Task goal >> Rewrite all the records with every "locality" changed to "site" and nothing else altered, leaving out the pictures.

◇ ◇ ◇ ◇ ◇ ◇ ◇

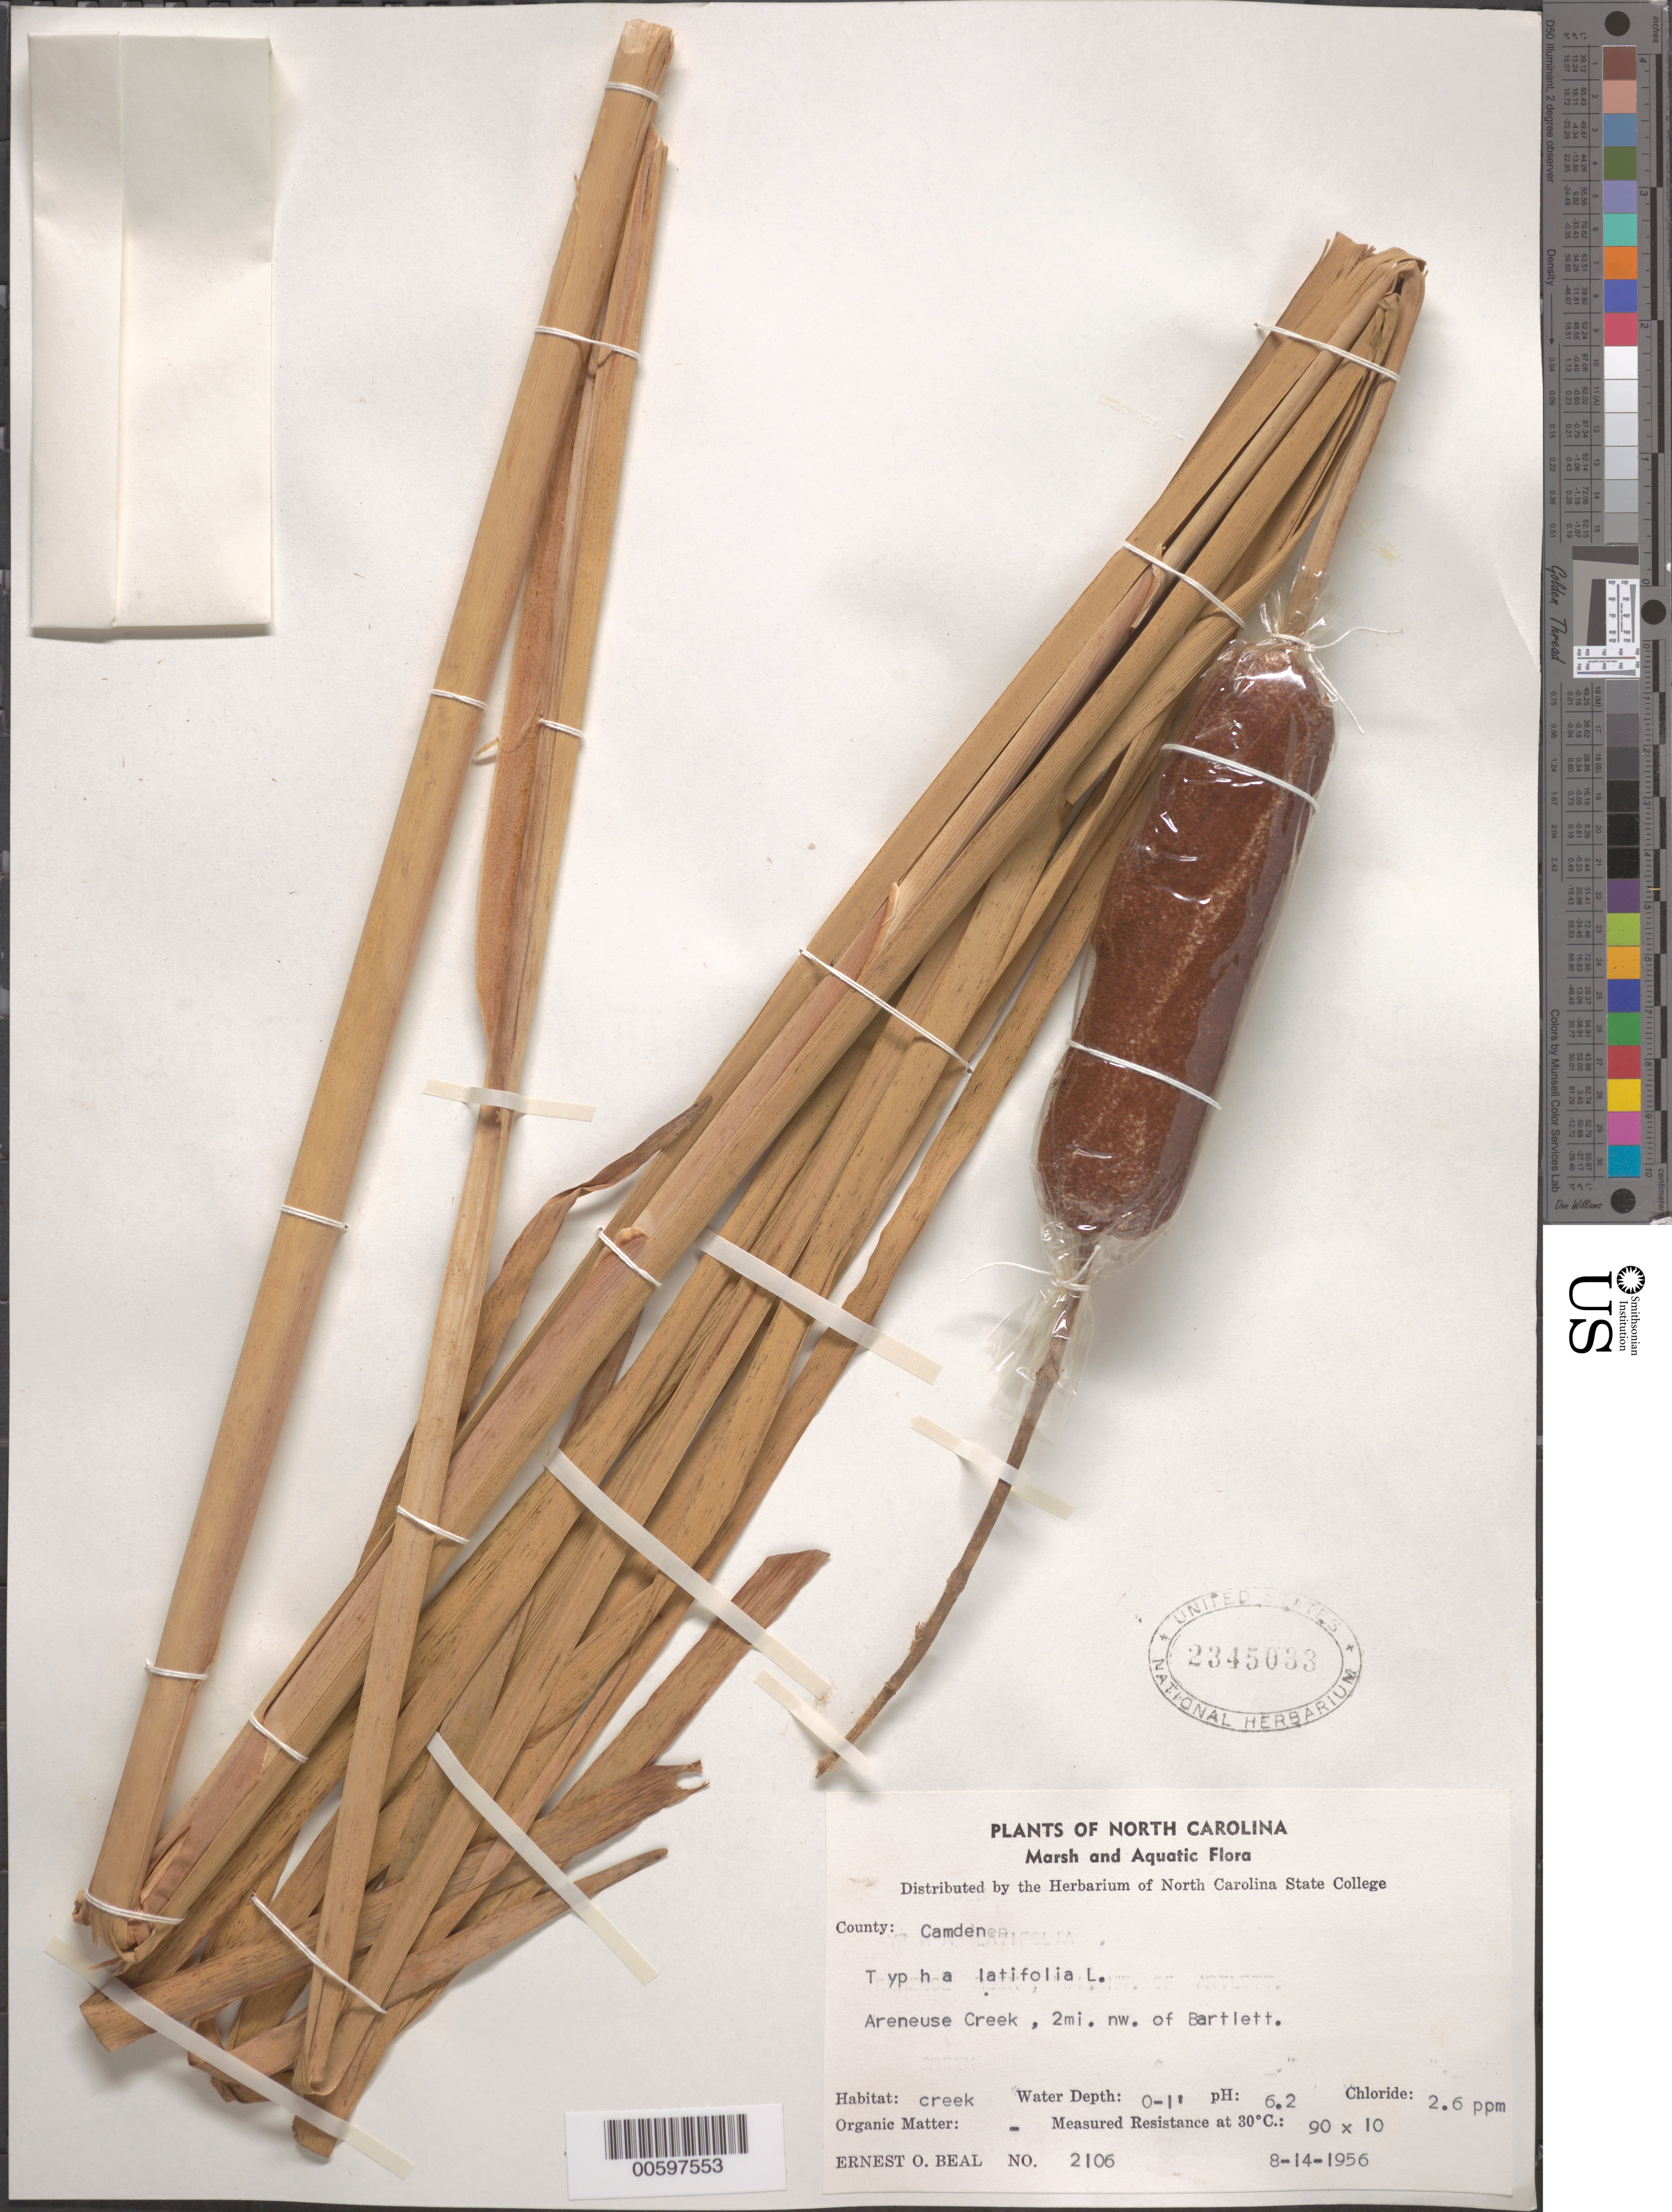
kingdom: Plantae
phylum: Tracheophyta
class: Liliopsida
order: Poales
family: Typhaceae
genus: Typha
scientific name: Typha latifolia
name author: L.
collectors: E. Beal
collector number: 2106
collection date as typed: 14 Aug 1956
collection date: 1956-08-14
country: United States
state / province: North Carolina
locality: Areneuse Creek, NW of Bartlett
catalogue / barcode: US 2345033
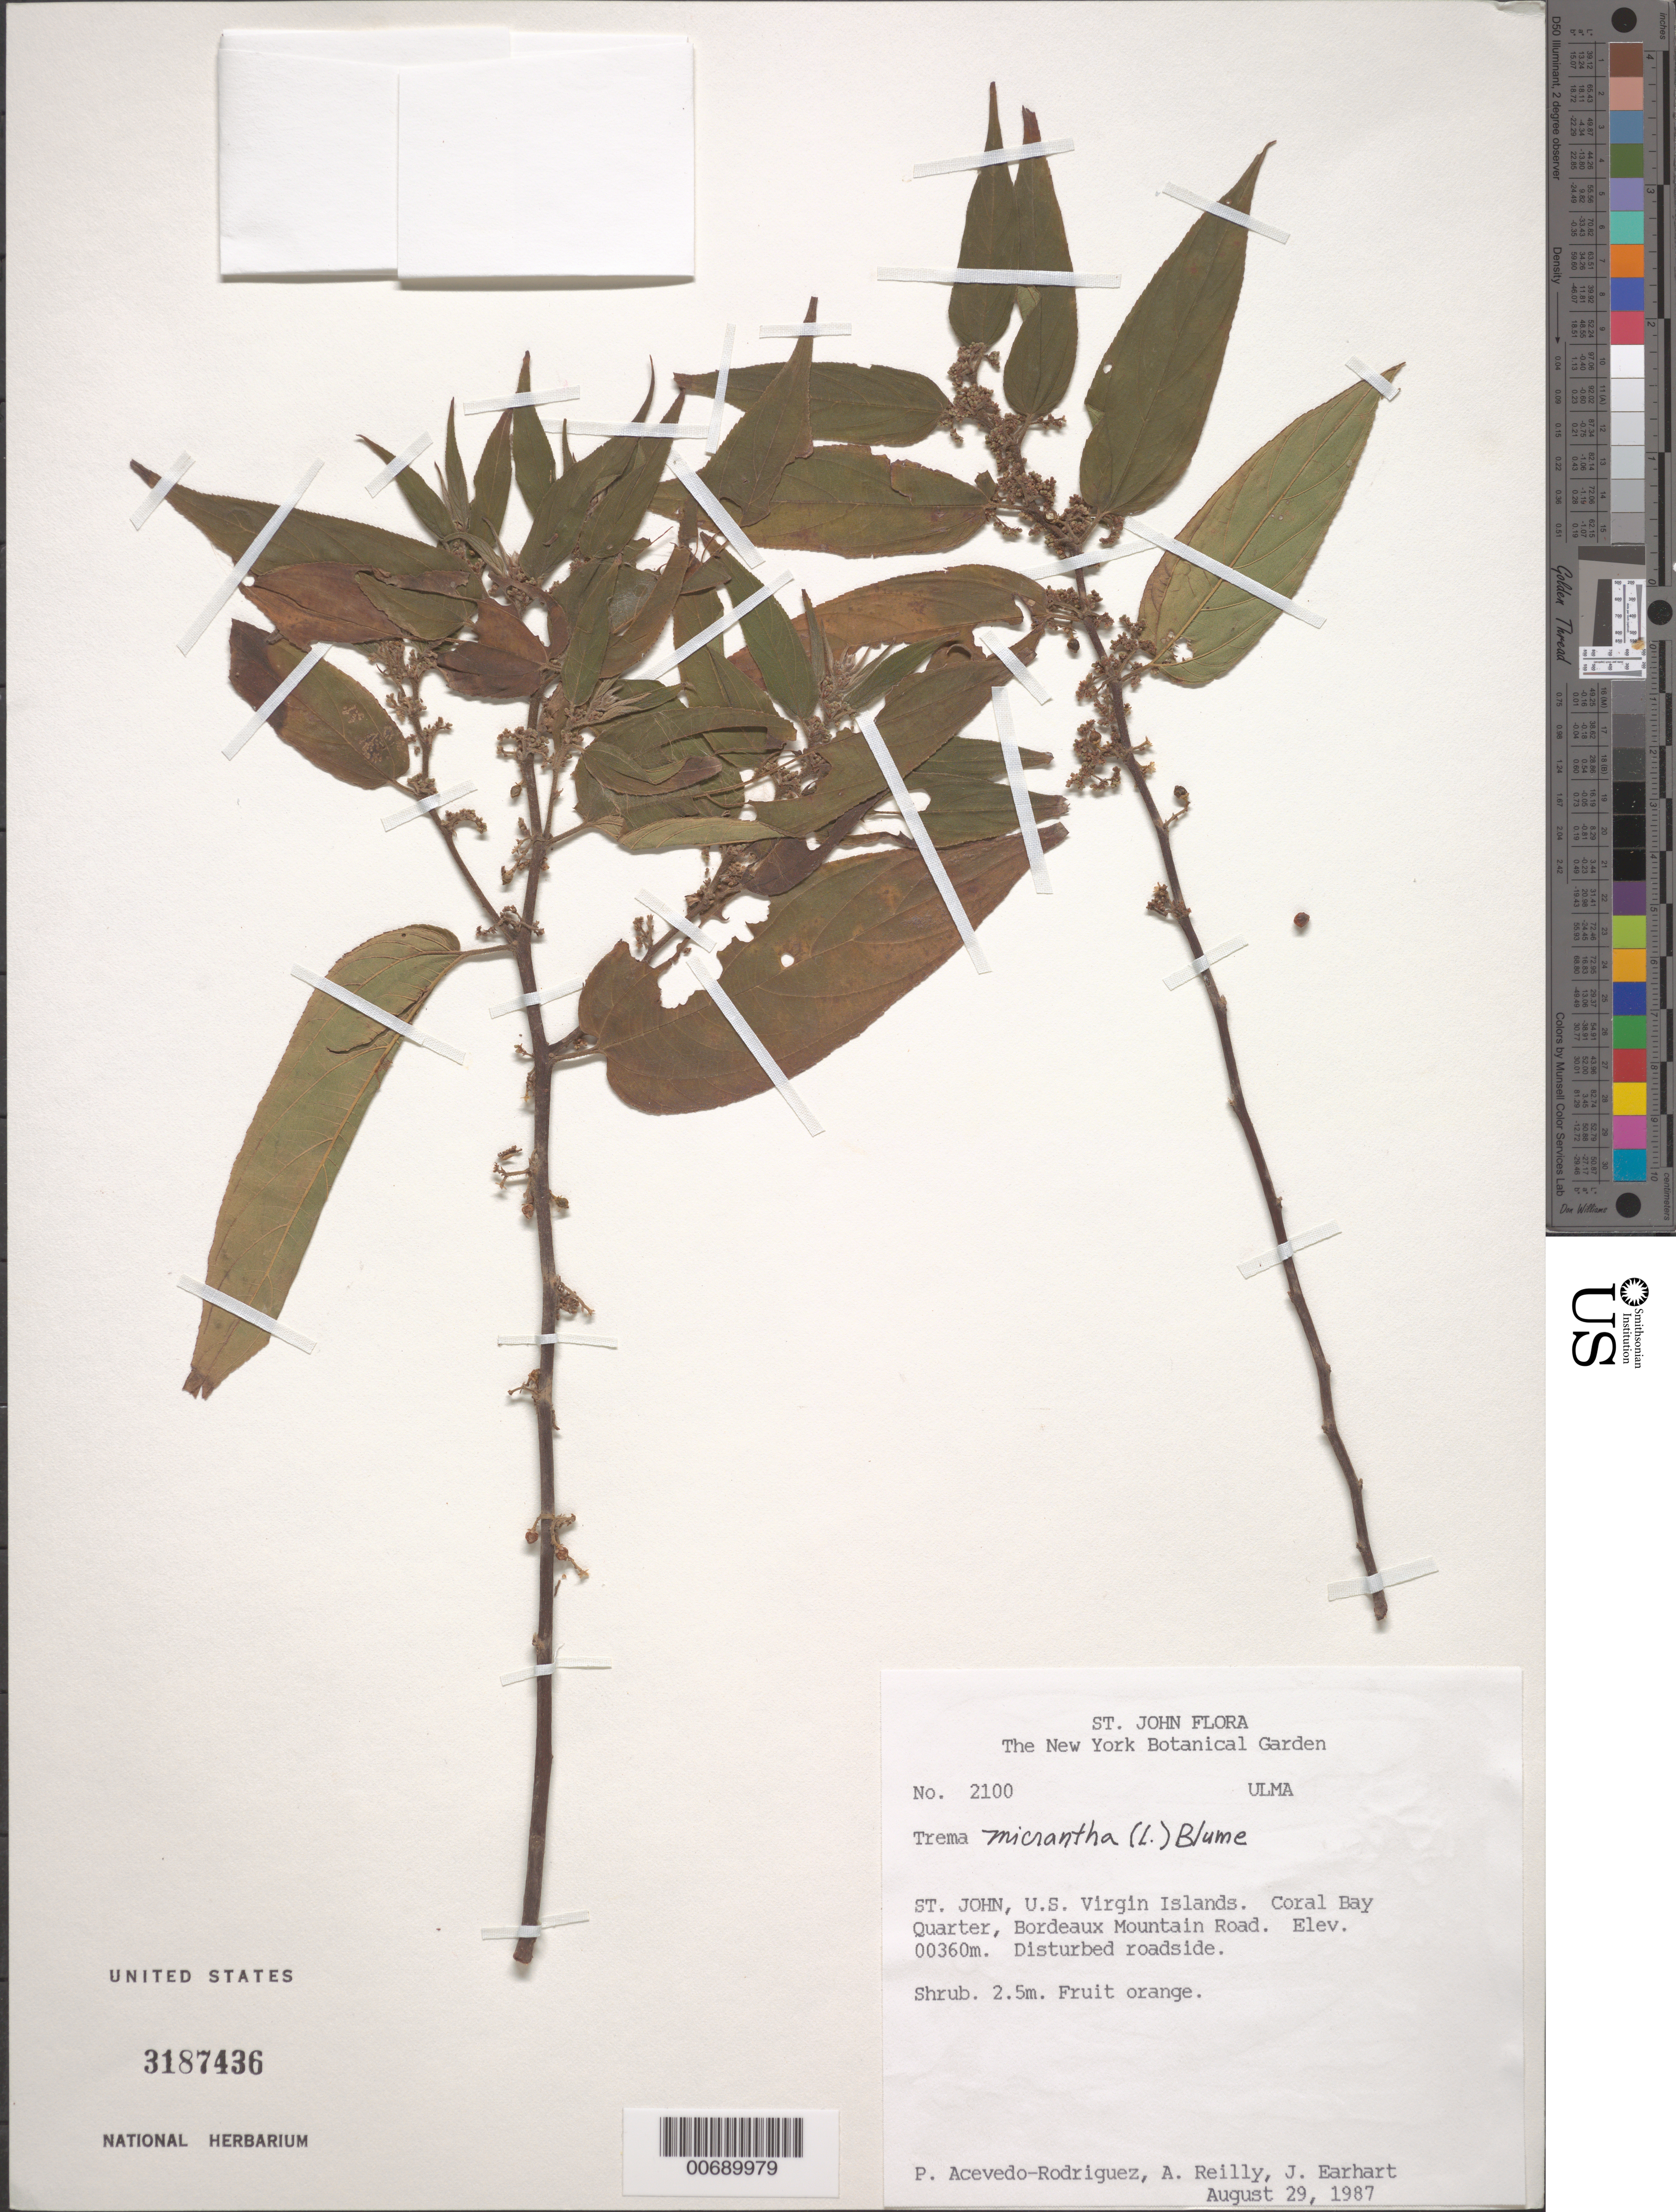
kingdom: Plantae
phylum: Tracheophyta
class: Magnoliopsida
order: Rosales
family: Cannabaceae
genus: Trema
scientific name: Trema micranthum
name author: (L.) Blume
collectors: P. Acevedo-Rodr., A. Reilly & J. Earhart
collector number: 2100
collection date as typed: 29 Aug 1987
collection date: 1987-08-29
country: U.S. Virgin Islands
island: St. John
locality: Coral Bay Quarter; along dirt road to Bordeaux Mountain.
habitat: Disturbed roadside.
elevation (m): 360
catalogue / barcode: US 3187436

◇ ◇ ◇ ◇ ◇ ◇ ◇

Result >>
kingdom: Plantae
phylum: Tracheophyta
class: Liliopsida
order: Poales
family: Typhaceae
genus: Typha
scientific name: Typha latifolia
name author: L.
collectors: E. Beal
collector number: 2106
collection date as typed: 14 Aug 1956
collection date: 1956-08-14
country: United States
state / province: North Carolina
site: Areneuse Creek, NW of Bartlett
catalogue / barcode: US 2345033
kingdom: Plantae
phylum: Tracheophyta
class: Magnoliopsida
order: Rosales
family: Cannabaceae
genus: Trema
scientific name: Trema micranthum
name author: (L.) Blume
collectors: P. Acevedo-Rodr., A. Reilly & J. Earhart
collector number: 2100
collection date as typed: 29 Aug 1987
collection date: 1987-08-29
country: U.S. Virgin Islands
island: St. John
site: Coral Bay Quarter; along dirt road to Bordeaux Mountain.
habitat: Disturbed roadside.
elevation (m): 360
catalogue / barcode: US 3187436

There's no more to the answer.